• Aim of the task:
Copy out the data from the line with "phylum: Tracheophyta" to the line with "genus: Homalothecium", both included, keeping each line unchanged. Leave the pictures out.

Data records:

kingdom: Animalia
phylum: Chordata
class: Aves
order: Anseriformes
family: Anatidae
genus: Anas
---
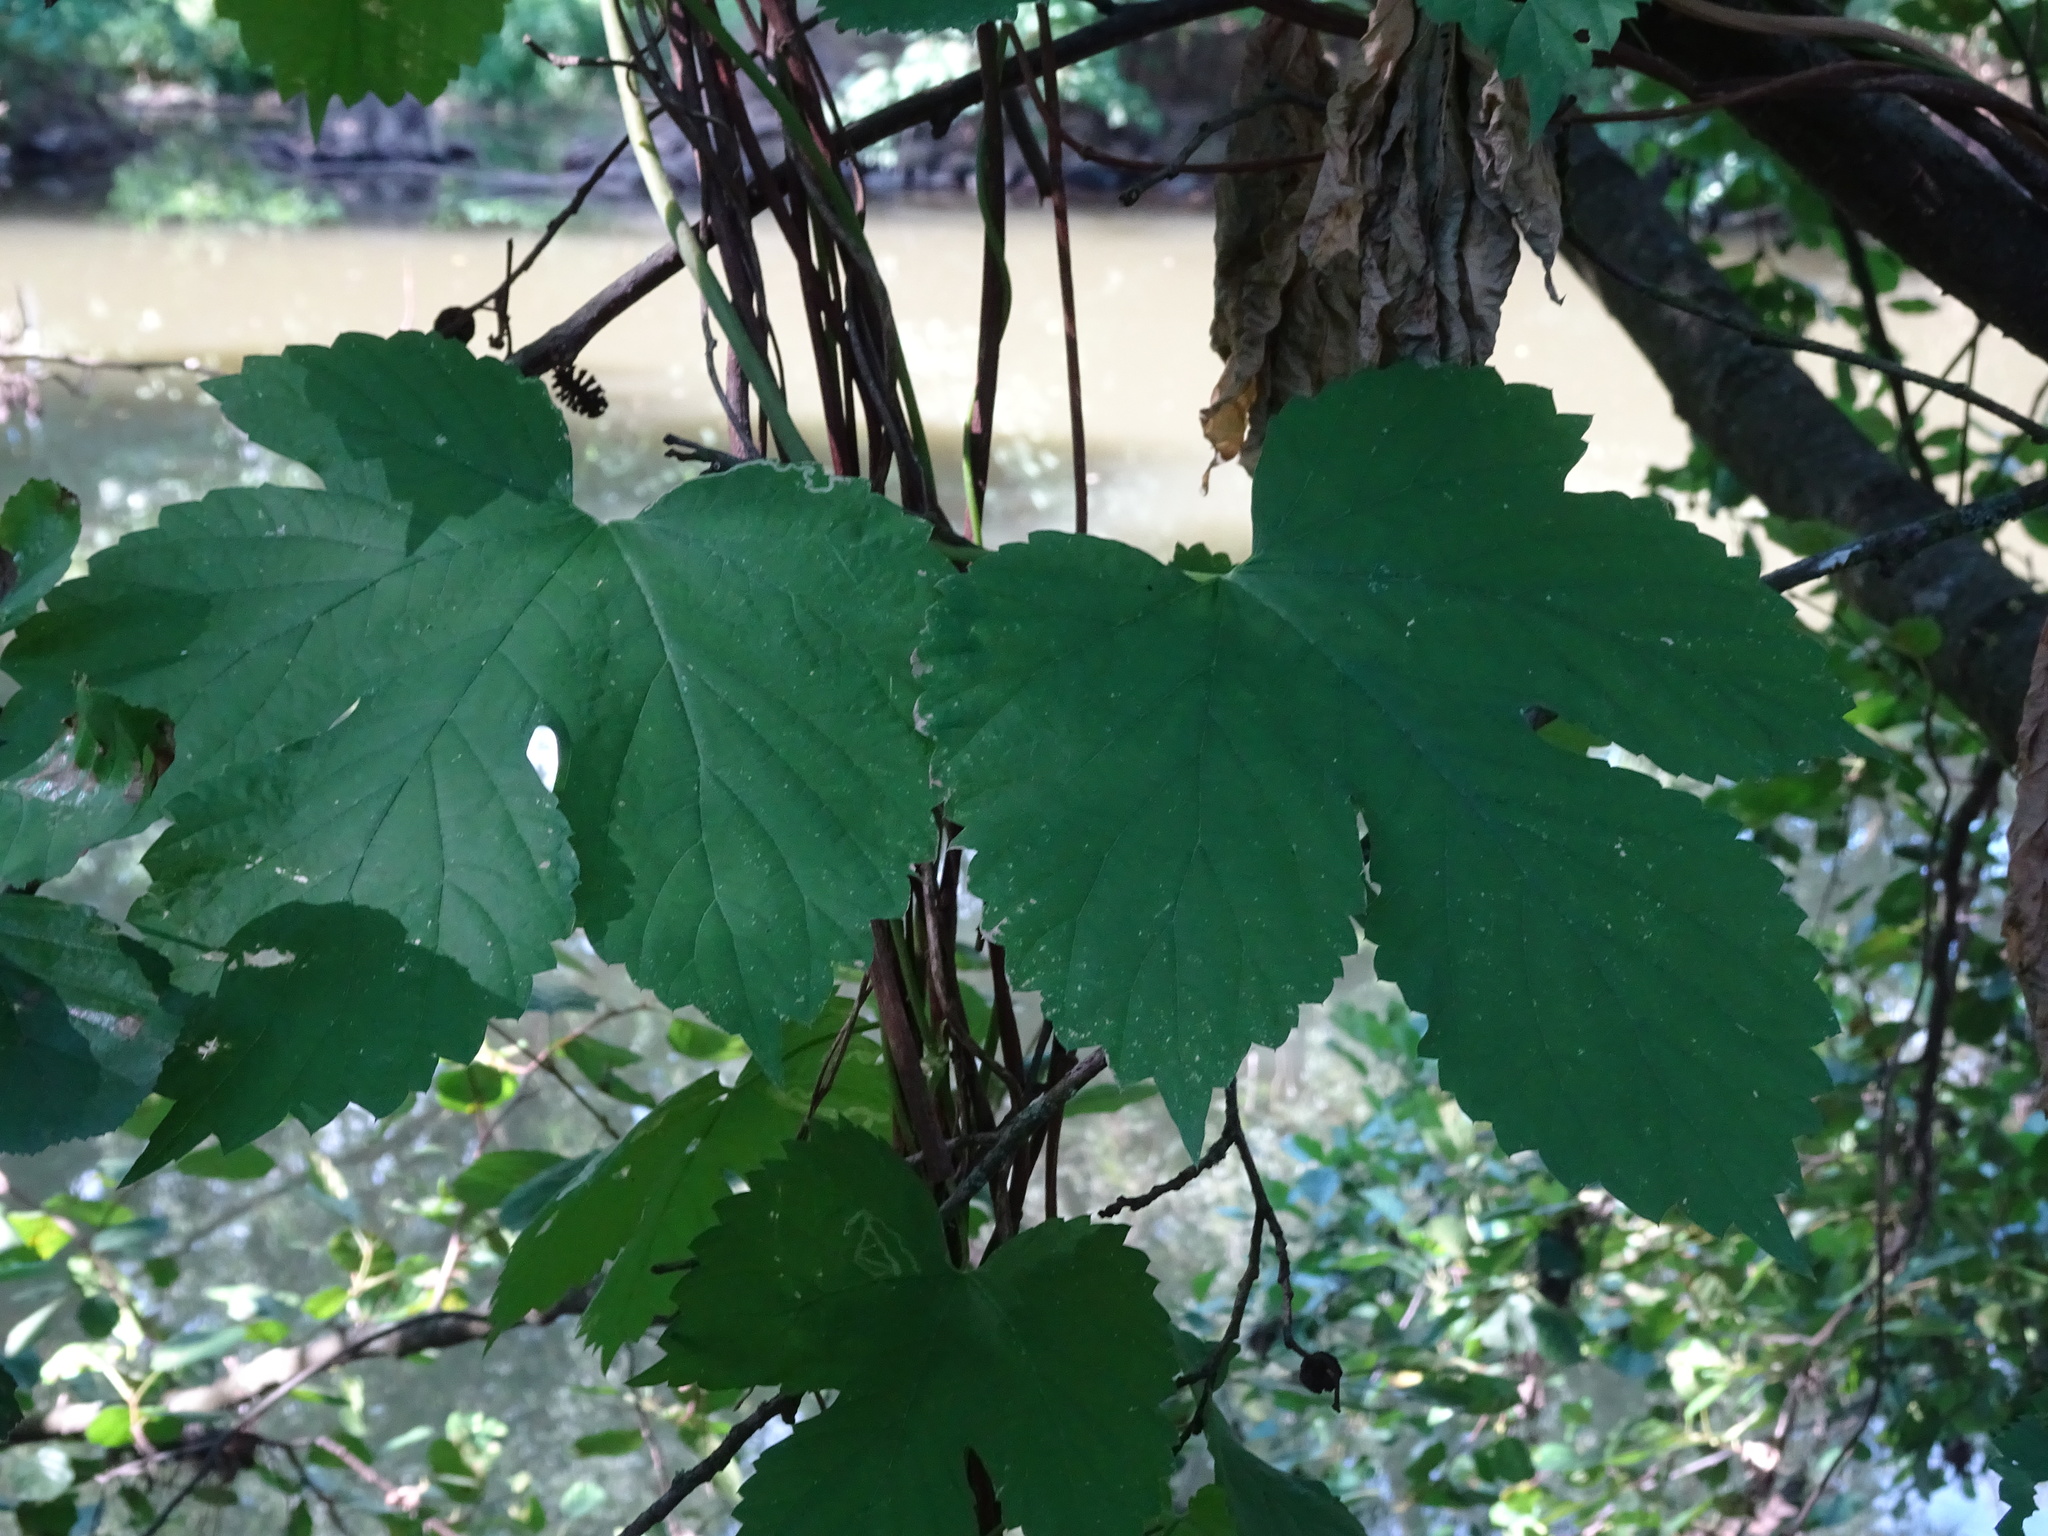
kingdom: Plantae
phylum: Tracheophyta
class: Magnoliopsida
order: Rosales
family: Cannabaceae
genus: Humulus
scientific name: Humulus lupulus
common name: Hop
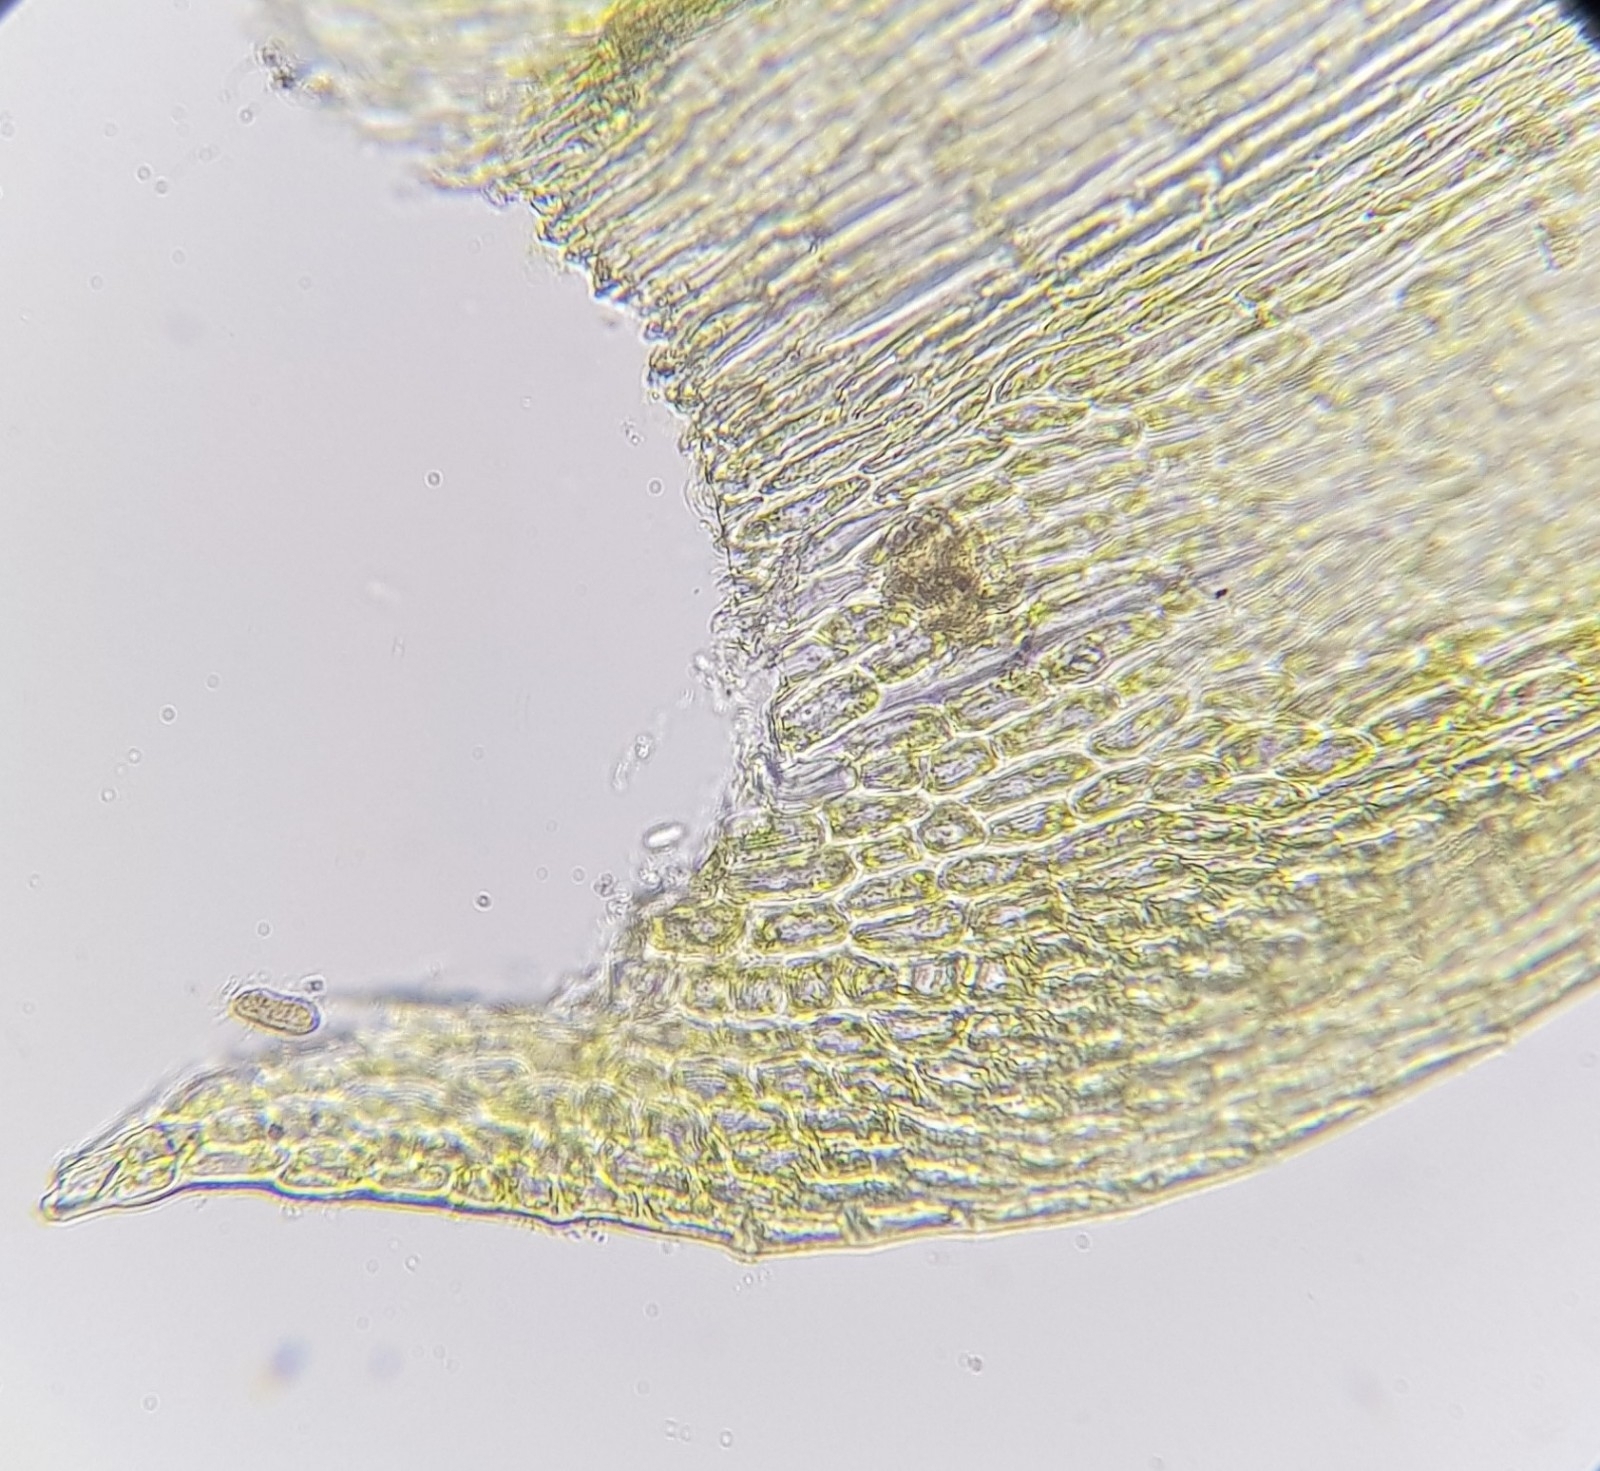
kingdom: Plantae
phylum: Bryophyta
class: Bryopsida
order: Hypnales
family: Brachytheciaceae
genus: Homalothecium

• Response to the exercise:
phylum: Tracheophyta
class: Magnoliopsida
order: Rosales
family: Cannabaceae
genus: Humulus
scientific name: Humulus lupulus
common name: Hop
kingdom: Plantae
phylum: Bryophyta
class: Bryopsida
order: Hypnales
family: Brachytheciaceae
genus: Homalothecium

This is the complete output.